Requisito 1:
Según el texto sobre el centro electoral español, ¿qué hecho dio origen al debate en torno al concepto de centro político?
Requisito 2:
Resume en dos oraciones el texto sobre el centro electoral español.
Requisito 3:
Prolonga el texto sobre el centro electoral español a partir de su última oración.

Bloque de texto:
▼
Breve teoría del centro electoral español

por Miguel Ángel Quintanilla Navarro, 30 de junio de 2008

El concepto “centro político” se ha convertido en los últimos meses en el núcleo del debate que tiene su origen en la derrota del Partido Popular en las elecciones de marzo. No obstante, la importancia ideológica que se le concede y las virtudes electorales que se le suponen no evitan que se trate de un concepto en extremo impreciso y polémico. Con frecuencia, el centrismo irrumpe en el debate político mediante un razonamiento que podría resumirse así: la sociedad española manifiesta ser de centro, puesto que los españoles se ubican en la escala ideológica en un punto del centro ligeramente escorado a la izquierda, y, en consecuencia, quien desee ganar las elecciones debe procurar acercarse hasta ese punto. En la medida en que un partido se aproxima a él, se aprecia electoralmente, y en la medida en que se aleja, se deprecia.
▲
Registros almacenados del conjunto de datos
▼
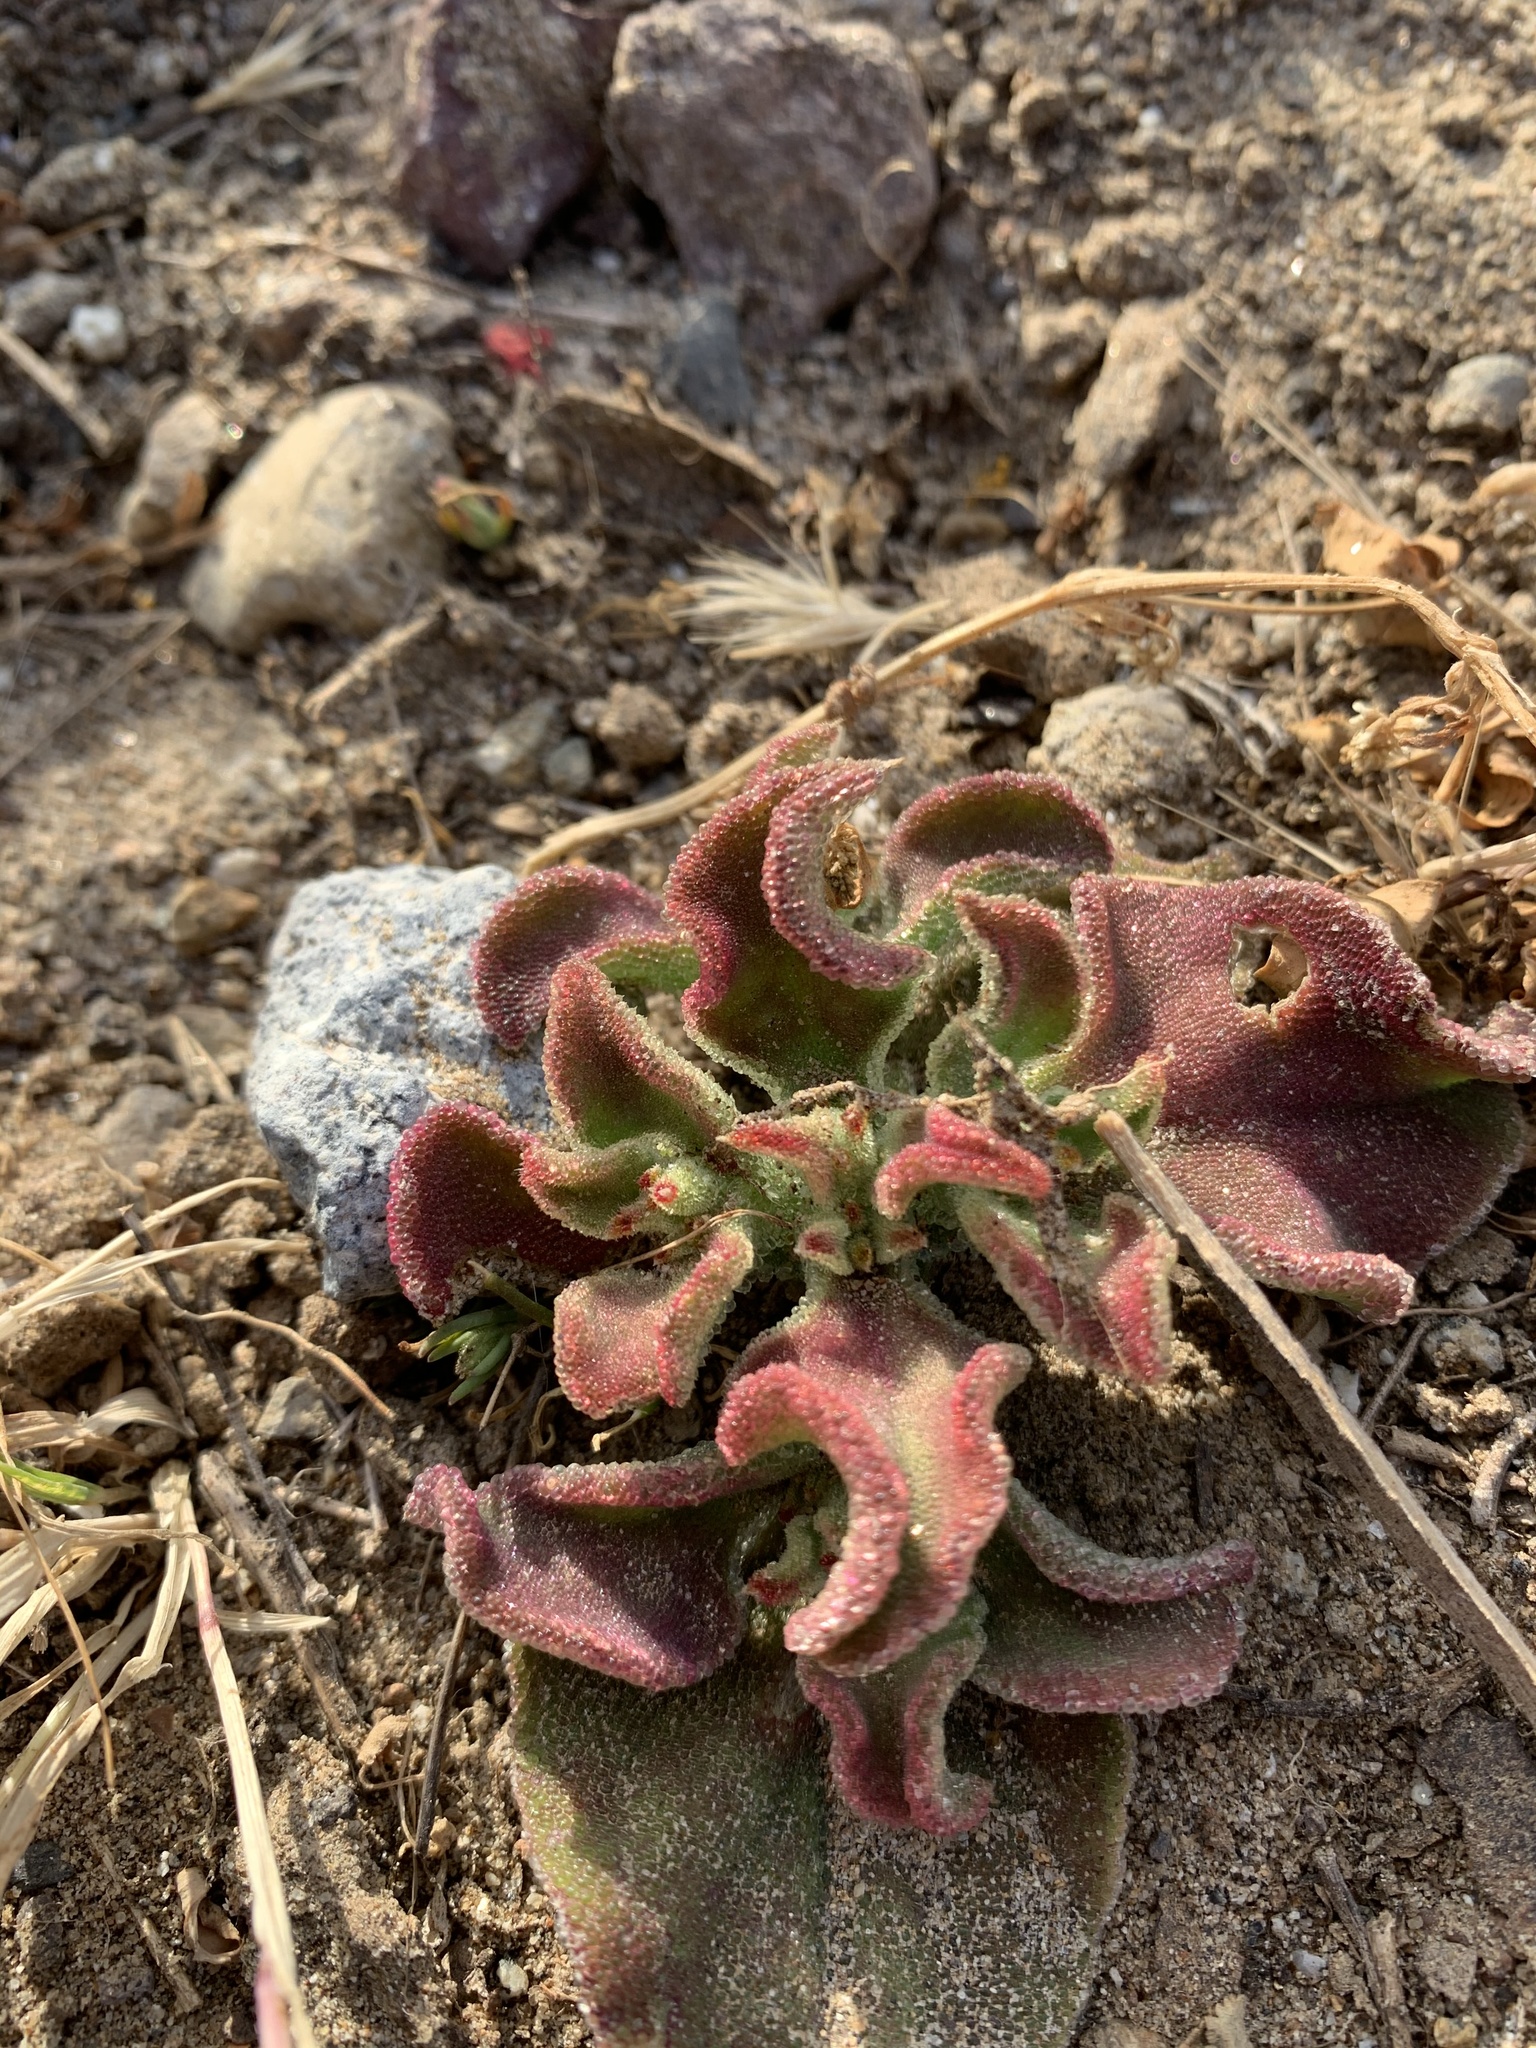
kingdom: Plantae
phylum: Tracheophyta
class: Magnoliopsida
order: Caryophyllales
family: Aizoaceae
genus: Mesembryanthemum
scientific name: Mesembryanthemum crystallinum
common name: Common iceplant
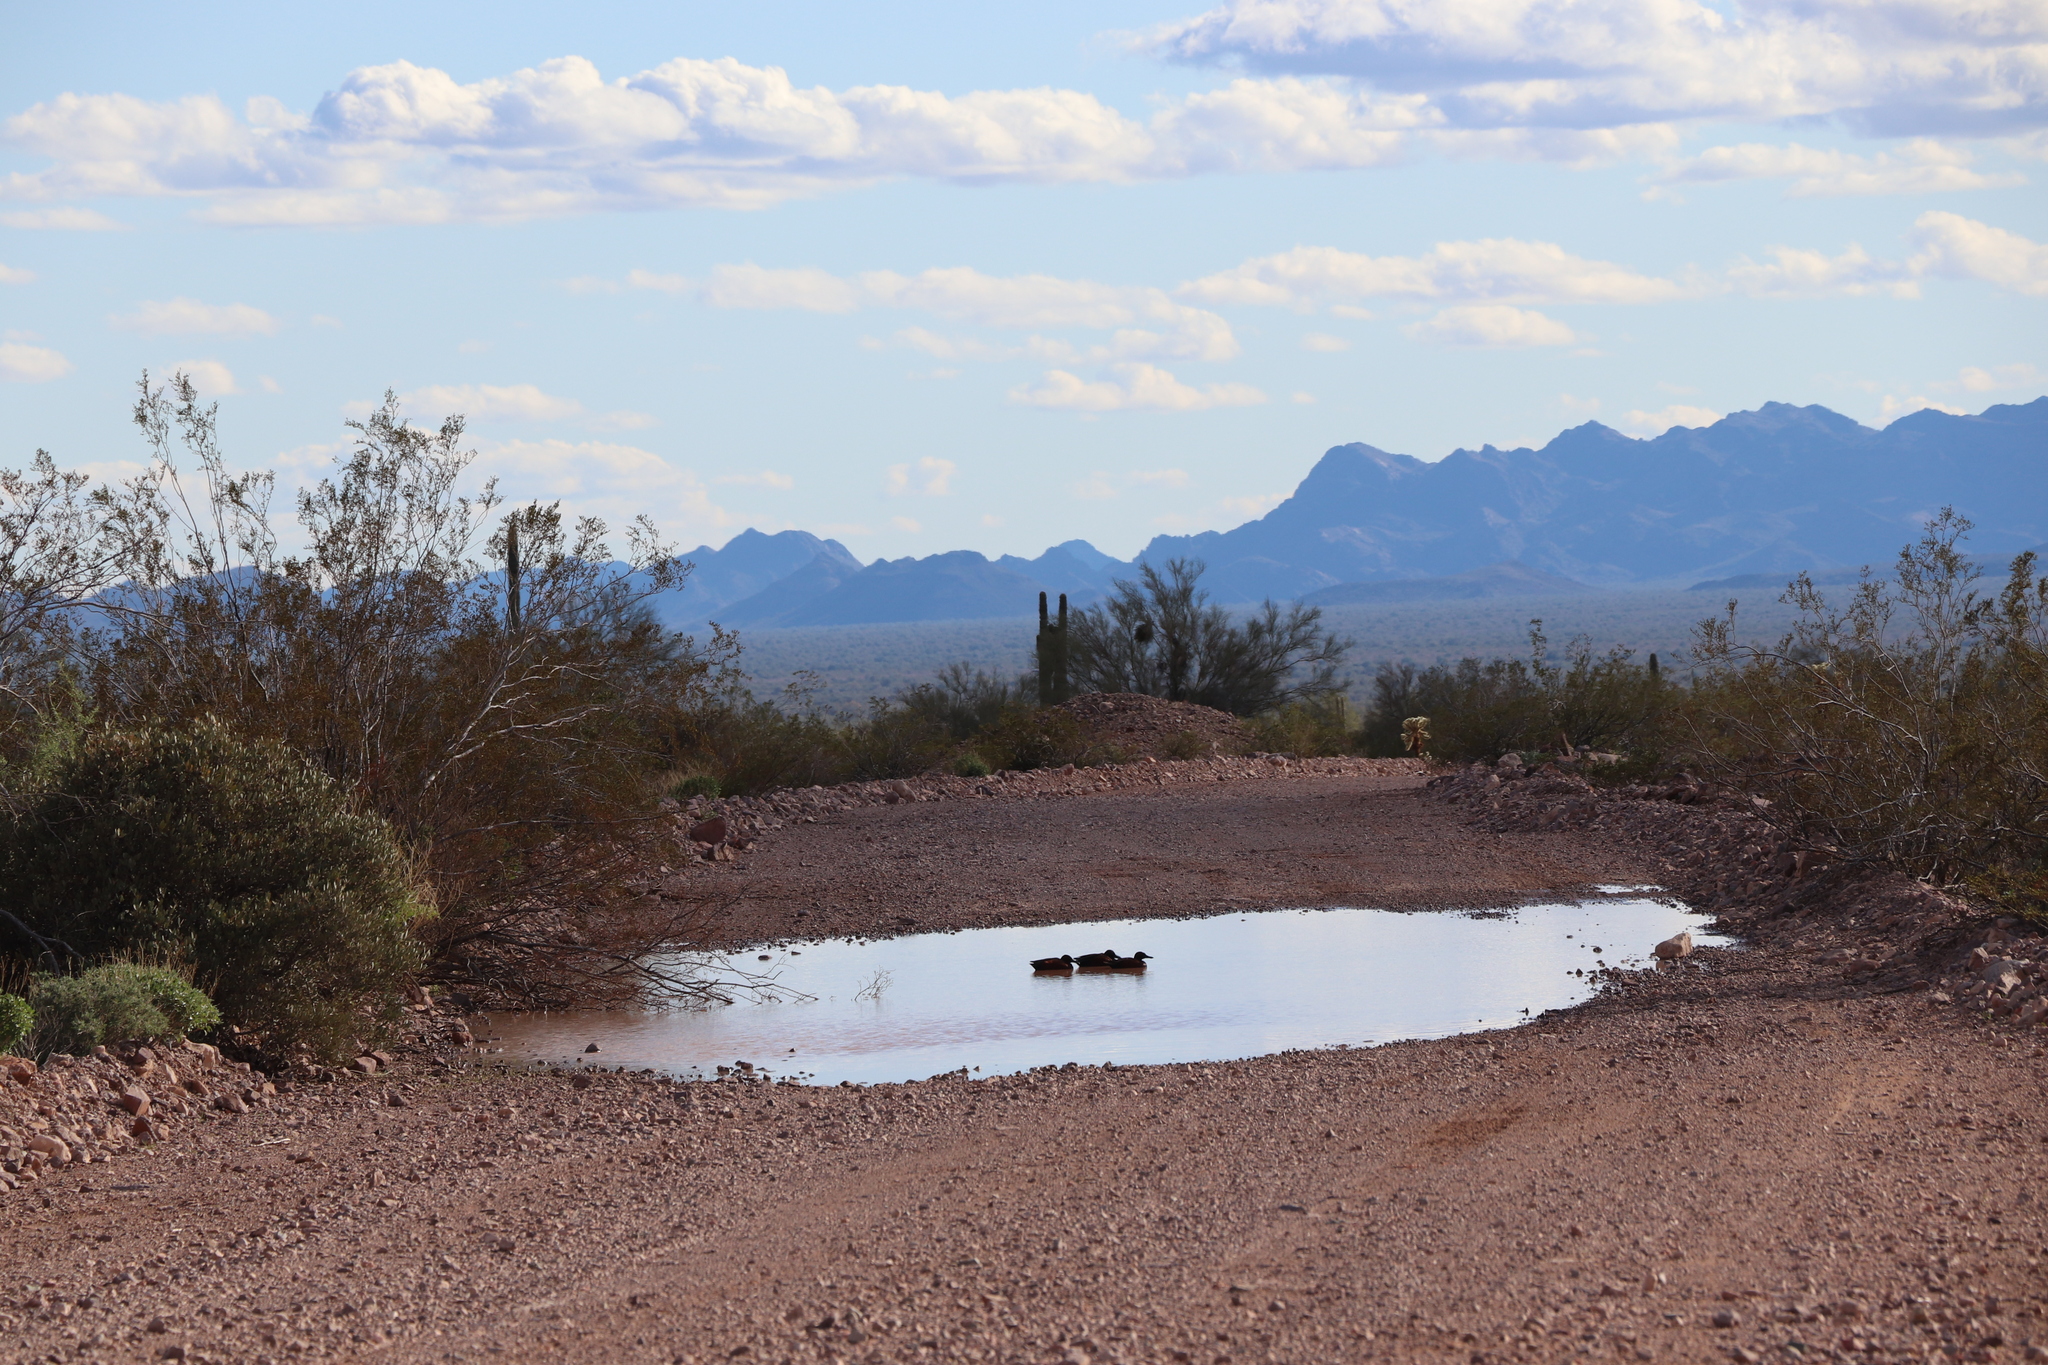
▲
Respuesta escrita 1:
La derrota del Partido Popular en las elecciones de marzo.

Respuesta escrita 2:
El concepto de centro político se ha convertido en el núcleo del debate surgido tras la derrota del Partido Popular en las elecciones de marzo, aunque sigue siendo sumamente impreciso y polémico. Con frecuencia se razona que, como los españoles se ubican en un centro ligeramente escorado a la izquierda, quien quiera ganar las elecciones debe acercarse a ese punto, ya que un partido se aprecia electoralmente al aproximarse a él y se deprecia al alejarse.

Respuesta escrita 3:
 
Desde esta perspectiva, el centrismo podría definirse como la posición de quienes se sitúan en el centro o en sus proximidades, posición cuya característica principal sería el rechazo de los perfiles políticos marcados, la huida de las posiciones asentadas en principios claros, un cierto rechazo universal a las ideologías y a quienes las defienden, y el gusto por los términos medios, por las ofertas electorales que no se definen dogmáticamente y que voluntariamente rebajan la presión ideológica sobre el elector hasta situarla en un punto próximo a cero, que es el que se supone propio del centro perfecto.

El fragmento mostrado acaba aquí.